The wickedest of all problems - VI

Technology will always be a part of whatever solution we seek to our various environmental problems. It is claimed that innovations in fields such as synthetic biology, artificial intelligence, genetic engineering, and nanotechnology will transform every aspect of life. One advocate argues that it would be an “evasion of our ethical duties” to ignore the fact that our human activities have already changed the world to such an extent that we need to engineer a solution.

Technology is so intoxicating that sometimes even distinguished economists speak about it as though it can solve anything. “The world can, in effect, get along without natural resources,” remarked Nobel Prize–winning economist Robert Solow. Julian Simon, who writes mostly on economic subjects, goes even further. “Technology exists now,” he wrote, “to produce in virtually inexhaustible quantities just about all the products made by nature—foodstuffs, oil, even pearls and diamonds….We have in our hands now —actually, in our libraries — the technology to feed, clothe, and supply energy to an ever-growing population for the next 7 billion years. (Seven billion years?!)

:: Material shown ::
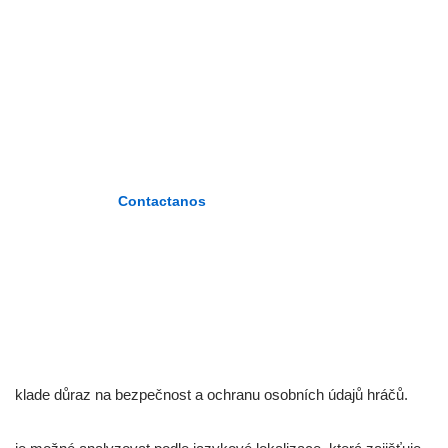
ZÁRATE
PLASENCIA»
«Formando maestros del nuevo
milenio»
Contactanos
klade důraz na bezpečnost a ochranu osobních údajů hráčů.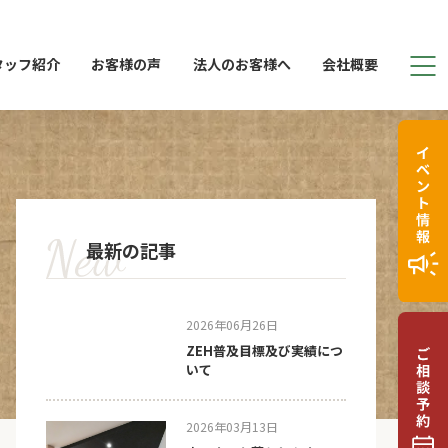
タッフ紹介
お客様の声
法人のお客様へ
会社概要
最新の記事
2026年06月26日
ZEH普及目標及び実績につ
いて
2026年03月13日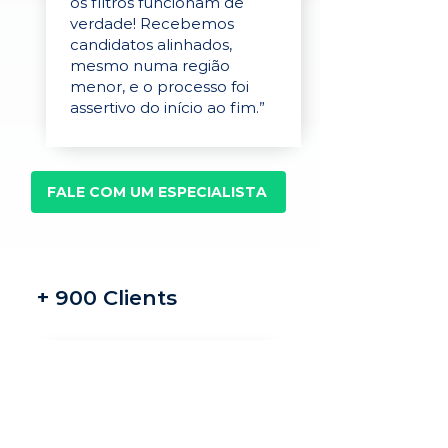
os filtros funcionam de
verdade! Recebemos
candidatos alinhados,
mesmo numa região
menor, e o processo foi
assertivo do início ao fim.”
FALE COM UM ESPECIALISTA
+ 900 Clients
Recrutamento e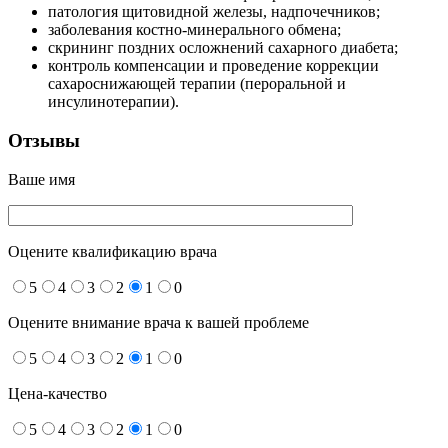
патология щитовидной железы, надпочечников;
заболевания костно-минерального обмена;
скрининг поздних осложнений сахарного диабета;
контроль компенсации и проведение коррекции
сахароснижающей терапии (пероральной и
инсулинотерапии).
Отзывы
Ваше имя
Оцените квалификацию врача
5
4
3
2
1
0
Оцените внимание врача к вашей проблеме
5
4
3
2
1
0
Цена-качество
5
4
3
2
1
0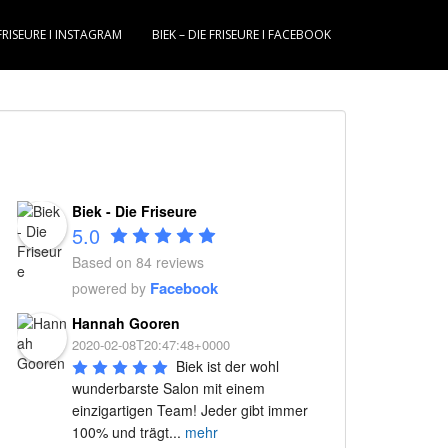
 FRISEURE I INSTAGRAM
BIEK – DIE FRISEURE I FACEBOOK
Biek - Die Friseure
5.0
Based on 84 reviews
Facebook
powered by
Hannah Gooren
2020-02-08T20:47:48+0000
Biek ist der wohl 
wunderbarste Salon mit einem 
einzigartigen Team! Jeder gibt immer 
100% und trägt
...
mehr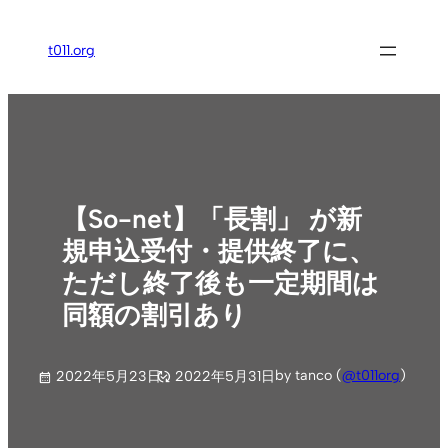
内
容
t011.org
を
ス
キ
ッ
プ
【So-net】「長割」 が新
規申込受付・提供終了に、
ただし終了後も一定期間は
同額の割引あり
by tanco (
@t011org
)
2022年5月23日
2022年5月31日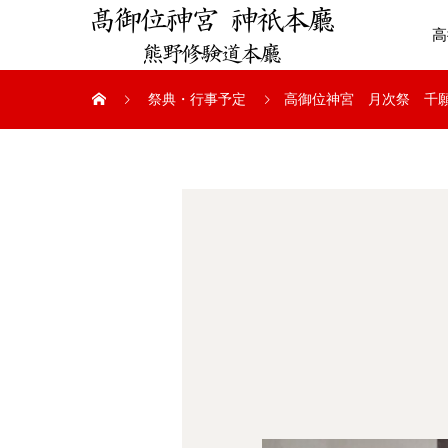
高
祭典・行事予定
高御位神宮 月次祭 千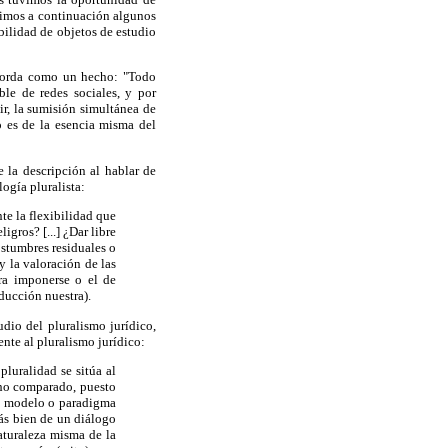
cimos a continuación algunos
bilidad de objetos de estudio
 aborda como un hecho: "Todo
ble de redes sociales, y por
ir, la sumisión simultánea de
o es de la esencia misma del
 la descripción al hablar de
logía pluralista:
te la flexibilidad que
gros? [...] ¿Dar libre
ostumbres residuales o
y la valoración de las
ara imponerse o el de
ducción nuestra).
dio del pluralismo jurídico,
te al pluralismo jurídico:
pluralidad se sitúa al
echo comparado, puesto
n modelo o paradigma
más bien de un diálogo
naturaleza misma de la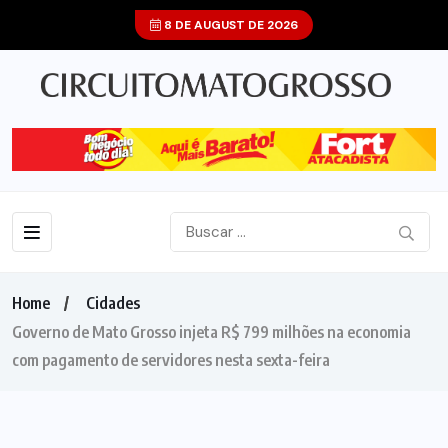
8 DE AUGUST DE 2026
Home
Cidades
Governo de Mato Grosso injeta R$ 799 milhões na economia
com pagamento de servidores nesta sexta-feira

:: Tasks to perform ::
A: Do these statements agree with the passage on technology and environmental problems? Answer yes or no for each and quote the words that decide it. (i) Robert Solow is identified as a Nobel Prize–winning economist. (ii) Julian Simon writes mostly on environmental subjects. (iii) Technology will sometimes be part of the solutions sought to environmental problems.
B: How would you render this sentence from the passage on technology and environmental problems in Spanish: "Technology is so intoxicating that sometimes even distinguished economists speak about it as though it can solve anything."

:: Task results ::
A:
(i) Yes: "Nobel Prize–winning economist Robert Solow"
(ii) No: "who writes mostly on economic subjects"
(iii) No: "Technology will always be a part of whatever solution we seek to our various environmental problems"

B: La tecnología es tan embriagadora que a veces incluso economistas distinguidos hablan de ella como si pudiera resolverlo todo.